Aparqué delante de la tintorería y cogí las dos prendas que la señora Ochsner había dejado en el asiento.

– Vuelvo en seguida -dije.

Hice los dos encargos mientras la señora Ochsner esperaba, luego nos quedamos sentadas dentro del coche y hablamos. Le conté la charla que había tenido con Pat Usher.

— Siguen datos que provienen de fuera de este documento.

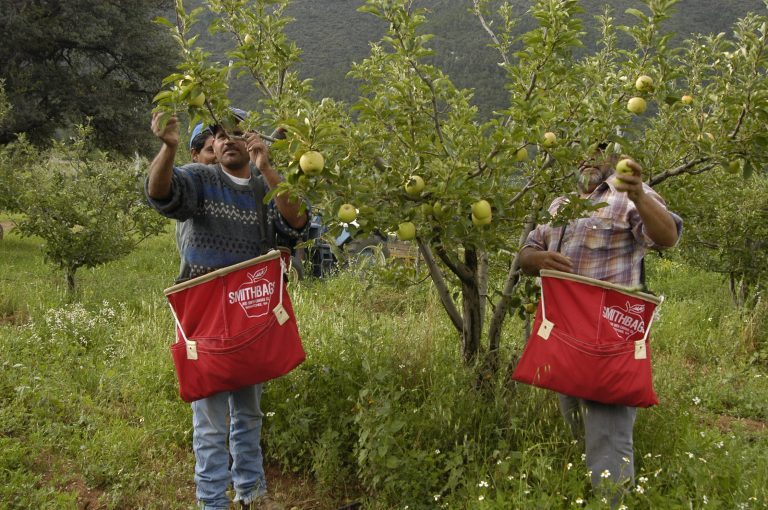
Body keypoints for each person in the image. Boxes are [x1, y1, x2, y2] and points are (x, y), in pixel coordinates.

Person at [147, 109, 309, 510]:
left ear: (250, 139)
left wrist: (269, 168)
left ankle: (252, 494)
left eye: (236, 132)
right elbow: (161, 194)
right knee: (210, 424)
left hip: (250, 314)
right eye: (219, 134)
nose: (227, 139)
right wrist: (167, 148)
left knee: (249, 415)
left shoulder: (261, 187)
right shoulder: (200, 178)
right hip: (205, 314)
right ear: (213, 146)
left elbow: (298, 222)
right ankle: (212, 502)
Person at [518, 143, 683, 504]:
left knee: (608, 436)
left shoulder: (626, 197)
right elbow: (526, 254)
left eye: (596, 149)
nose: (586, 157)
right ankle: (588, 497)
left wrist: (638, 192)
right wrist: (540, 257)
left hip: (608, 337)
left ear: (612, 156)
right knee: (576, 423)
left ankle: (610, 500)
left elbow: (667, 237)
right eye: (579, 148)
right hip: (564, 338)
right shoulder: (561, 206)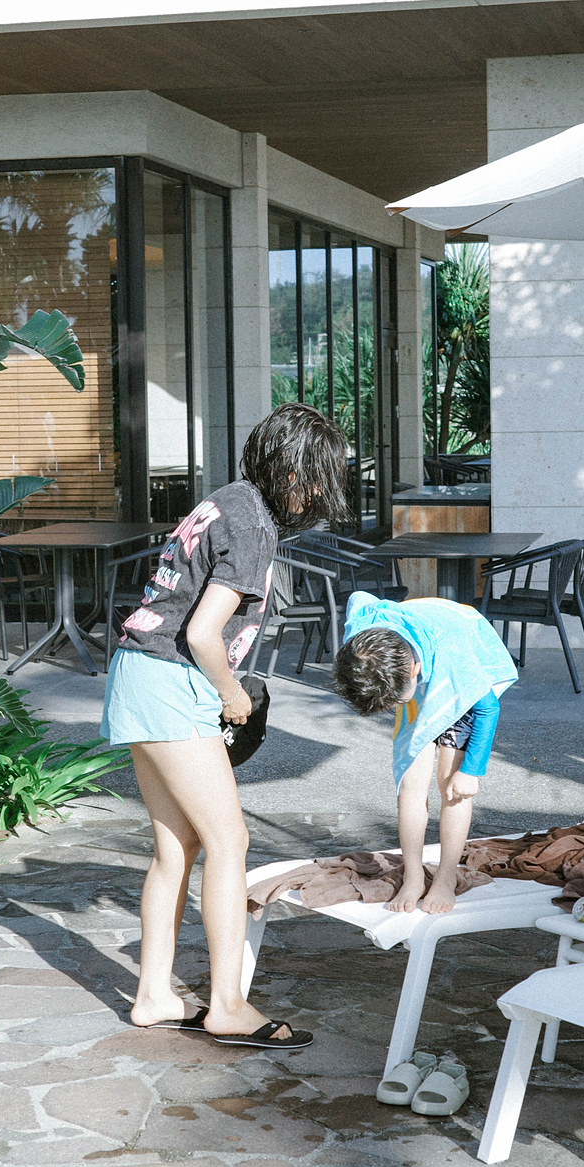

– ¿Qué opinión le merece? -pregunté.

– Es demasiado agresiva -dijo-. Al principio quiso hacerse amiga mía. Yo salgo a la terraza de vez en cuando, para tomar el sol, y se ponía a hablar conmigo. Tenía siempre ese olor a hollín que se coge cuando se fuma mucho.

– ¿De qué hablaban?

– De ningún tema culto, puedo asegurárselo. Ella casi siempre hablaba de comidas, aunque nunca le vi llevarse nada a la boca, salvo cigarrillos y Fresca. Tomaba refrescos sin parar y dale que te pego a esa boca que tiene, todo el rato. Muy pendiente de sí misma. Creo que nunca preguntó nada sobre mí. Le resultaba inconcebible. Yo me aburría como una ostra, como es lógico, y empecé a evitarla siempre que podía. Ahora me trata con descortesía porque sabe que no la acepto. Las personas inseguras tienen una sensibilidad especial para todo lo que les corrobora la pobre opinión que tienen de sí mismas.